Most single parents are being locked out of apprenticeships because of a lack of part-time opportunities and the difficulty of supporting children with such low pay.
Single parents make ideal candidates to take up apprenticeships, according to charity Gingerbread, but significant evidence has been found of barriers that inhibit them from accessing and progressing in these schemes.
Gingerbread’s report, Making Apprenticeships and Traineeships Work for Single Parents, has found that the proportion of single parents in the UK on apprenticeship schemes is very low and that those who are on them are doing so as part of their existing jobs.
Barriers include the lack of advertised flexible vacancies, low pay and a lack of matched childcare. Additionally many of the apprenticeship opportunities are “too narrow” for many women.
The report also suggests that the government aspires to increase the accessibility of schemes to people who wish to work fewer than 30 hours but states that this has not yet translated into an increase in advertised part-time apprenticeships on the government’s website.
Laura Dewar, policy officer at Gingerbread, said there was little evidence that the government’s focus on apprenticeships and traineeships had had a significant impact on single parents and had effectively ignored single parents’ desire for work.
She said: “With the clock ticking on their target of getting three million people into schemes by 2020 the government has missed an open goal by making apprenticeship schemes incompatible with single parents’ lives and commitments.”
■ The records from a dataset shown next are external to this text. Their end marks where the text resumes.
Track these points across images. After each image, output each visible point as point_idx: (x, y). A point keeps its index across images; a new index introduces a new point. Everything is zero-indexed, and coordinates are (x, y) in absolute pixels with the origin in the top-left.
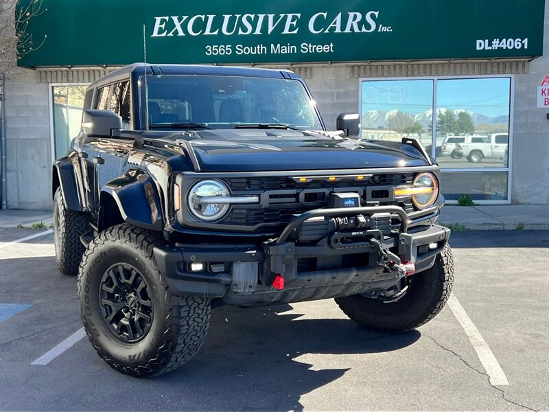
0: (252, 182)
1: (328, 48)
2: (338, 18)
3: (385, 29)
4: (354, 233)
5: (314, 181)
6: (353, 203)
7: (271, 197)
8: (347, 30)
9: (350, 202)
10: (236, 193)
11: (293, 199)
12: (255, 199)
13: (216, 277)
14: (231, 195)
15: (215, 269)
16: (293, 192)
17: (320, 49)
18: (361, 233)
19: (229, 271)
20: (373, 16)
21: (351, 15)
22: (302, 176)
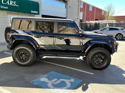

Gingerbread made four key recommendations to the government:
- The Department for Work and Pensions should prioritise increasing the skill level of single parents with pre-school children aged three and four
- Career and skills support should be provided to all single parents who move onto job-seeking benefits, encompassing part-time skills training and support with childcare. This should include opening up access to the extended 30-hour childcare offer to those undertaking a traineeship
- Further work should be undertaken to test approaches to incentivising companies to take on single parent apprentices, including subsidising participation, promoting part-time opportunities and other innovative ideas.
The charity also called on ministers to scrap the existing apprenticeship target, which measures apprenticeship starts, and introduce more nuanced indicators measuring apprenticeship quality, the availability of part-time opportunities and the proportion of external recruits.
The government has missed an open goal by making apprenticeship schemes incompatible with single parents’ lives and commitments” – Laura Dewar, Gingerbread
Gingerbread’s report heralds pockets of good practice, for example, the Camden Apprenticeship Pilot for Parents and the Civil Service commitment to opening up more part-time apprenticeship opportunities.
However, the charity maintains that single parents are disproportionately concentrated in low paid work and research has shown that once in these jobs, this is where they stay. Apprenticeships and traineeships are one potential route for single parents to increase their skills levels and work experience, and thus their ability to secure better-paid and more sustainable work.